Unitasker Wednesday: Pancake problems that aren’t problems
Posted in: UncategorizedAll Unitasker Wednesday posts are jokes — we don’t want you to buy these items, we want you to laugh at their ridiculousness. Enjoy!
In my opinion, the best part of the breakfast pancake is the syrup. Without syrup, a pancake tastes like hay. With syrup, a pancake tastes like candy. The more syrup on a pancake, the more it tastes like candy, and the better it is. Yummy, yummy maple syrup candy pancakes …
So, you can imagine my confusion when I recently learned about these very special pancake plates that have run-off reservoirs for your syrup. Why would anyone want a device that drains away the syrup from a stack of pancakes? This makes no sense. None at all. The goal is to have ALL the syrup on the pancakes:
I’m going to go out on a limb here and make a couple wacky suggestions — If you don’t like syrup, don’t pour any syrup on your pancakes. If you want to limit the amount of syrup you use, pour syrup into a small cup you already own and dip bites of your pancakes into the cup of syrup. If you don’t have a cup, go out and buy one. Heck, buy two! My guess is you can find two small cups at Target for significantly less than $45 (the price of the two pancake plates) and those cups will take up less space in your kitchen cupboards. You can also reuse cups for drinking beverages. Snazzy.
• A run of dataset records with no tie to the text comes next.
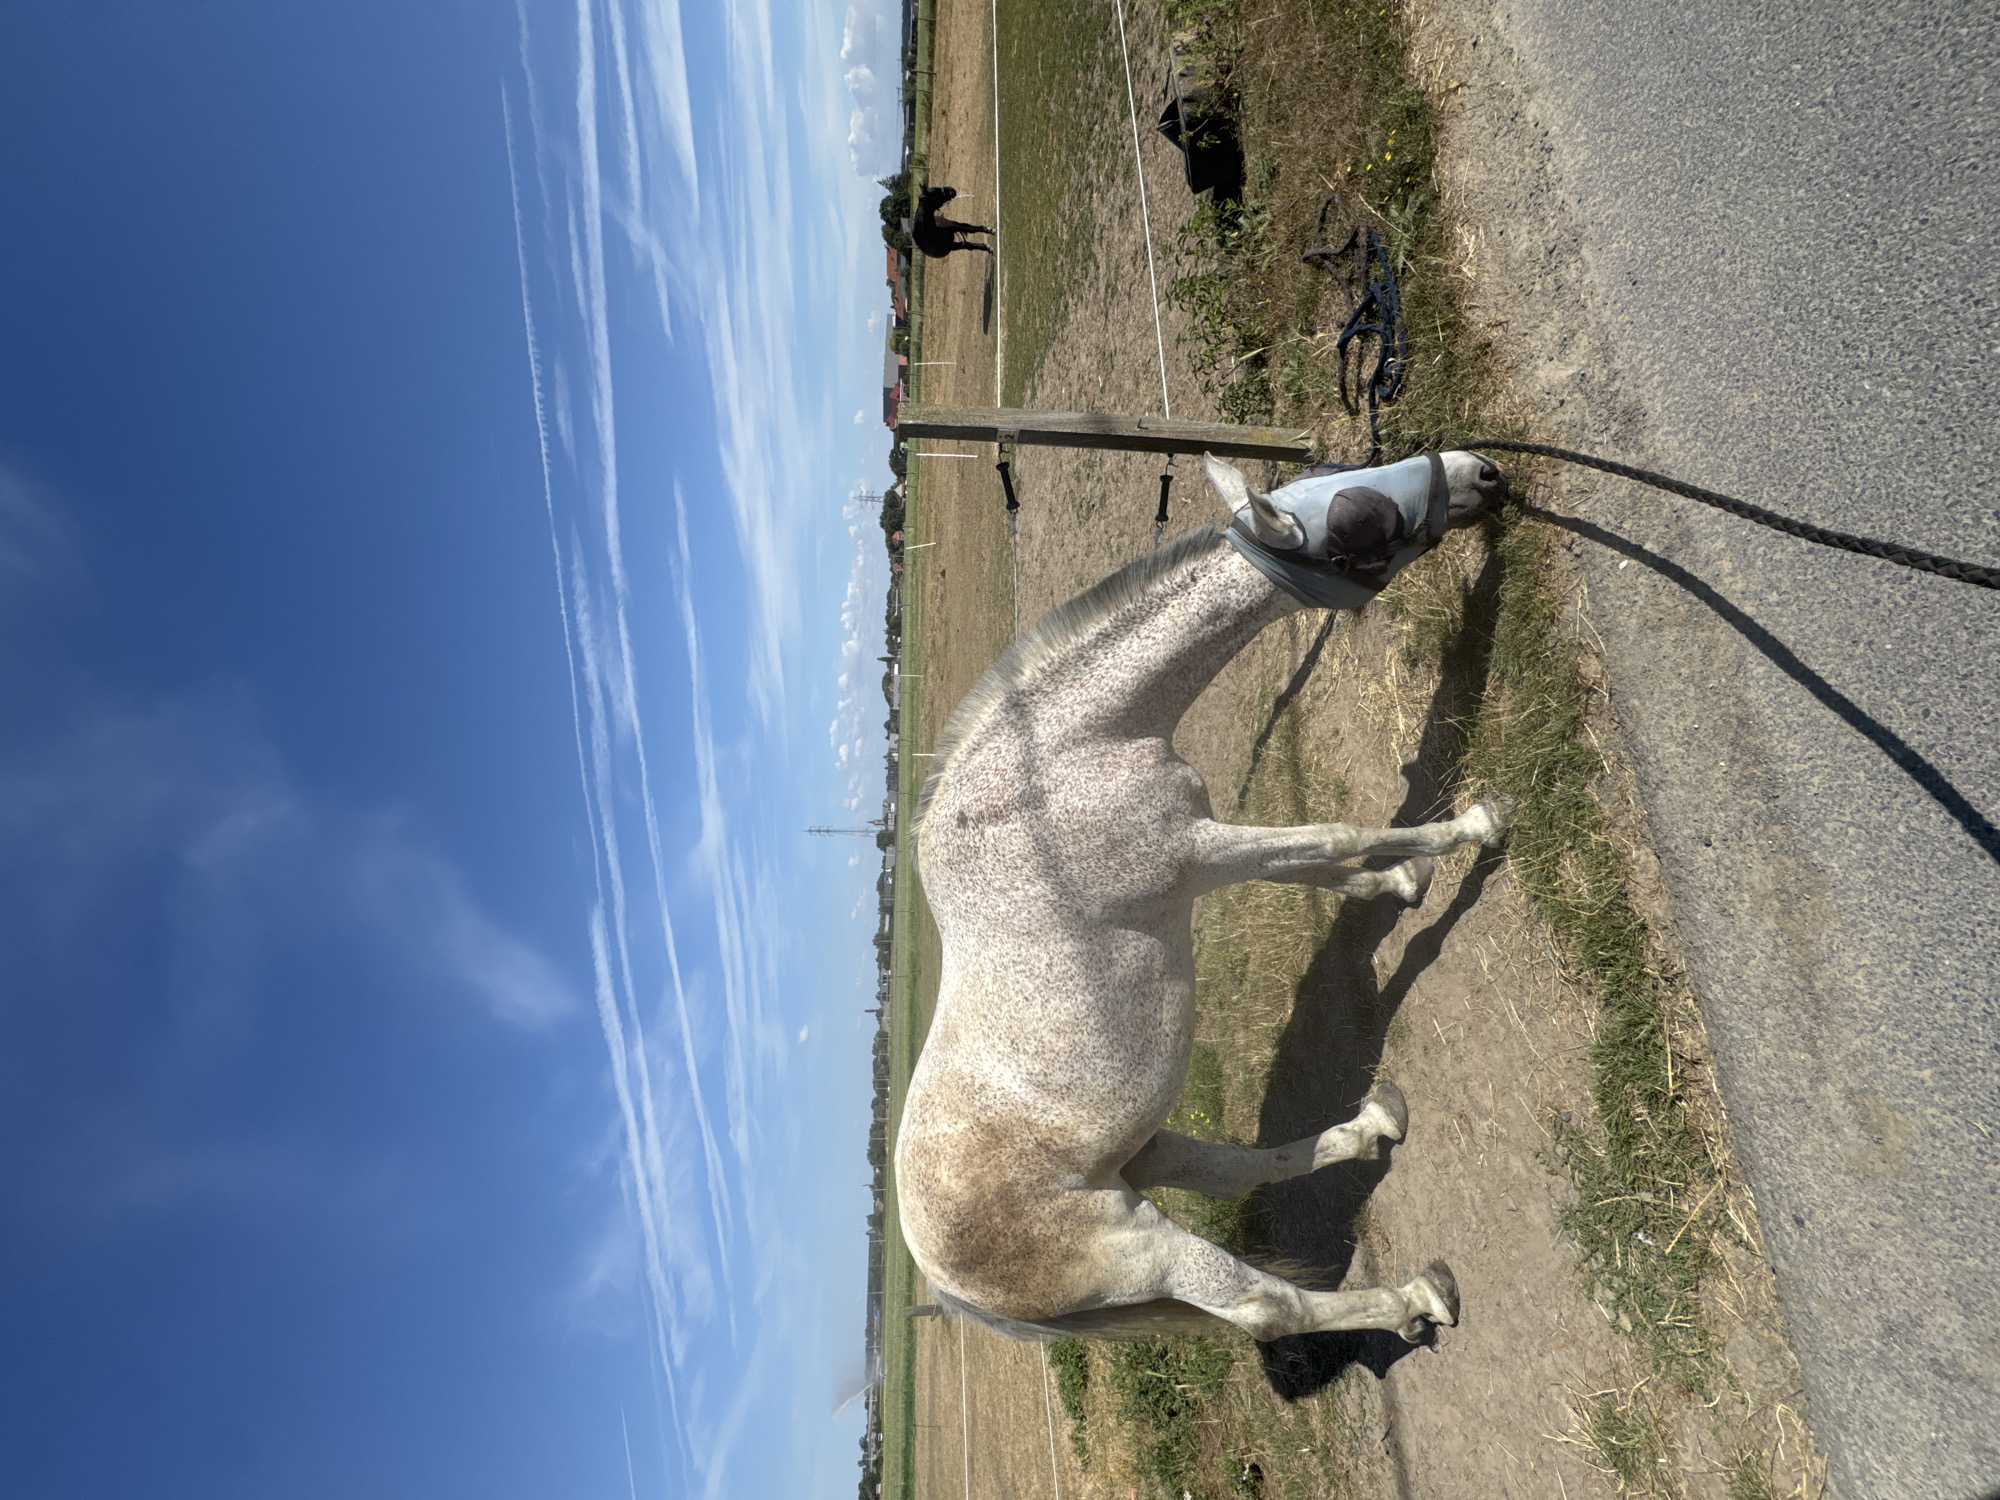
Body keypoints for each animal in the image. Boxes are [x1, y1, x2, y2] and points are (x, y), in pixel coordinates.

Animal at [896, 448, 1514, 1345]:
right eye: (1361, 524)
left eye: (1340, 474)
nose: (1483, 473)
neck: (1059, 762)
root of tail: (951, 1290)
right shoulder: (1196, 851)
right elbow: (1332, 838)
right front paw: (1472, 830)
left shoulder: (1207, 842)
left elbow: (1311, 863)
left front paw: (1398, 882)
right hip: (1145, 1248)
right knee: (1268, 1307)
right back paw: (1410, 1300)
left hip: (1144, 1153)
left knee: (1227, 1173)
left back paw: (1370, 1128)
If I haven’t convinced you not to buy these syrup-depriving abominations, then by all means don’t eat just any pancake off your very special pancake plate … eat terrifying pancakes from an aerosol can!
Really, they’re a thing. Aerosol pancakes. They exist.
Thanks to readers Katie and J for leading us to these two pancake-related unitaskers. What’s that? You want one more? Okay, here you go, have an unintelligible pancake decorative plate to hang on your wall. (Why cut off the words? Why?!)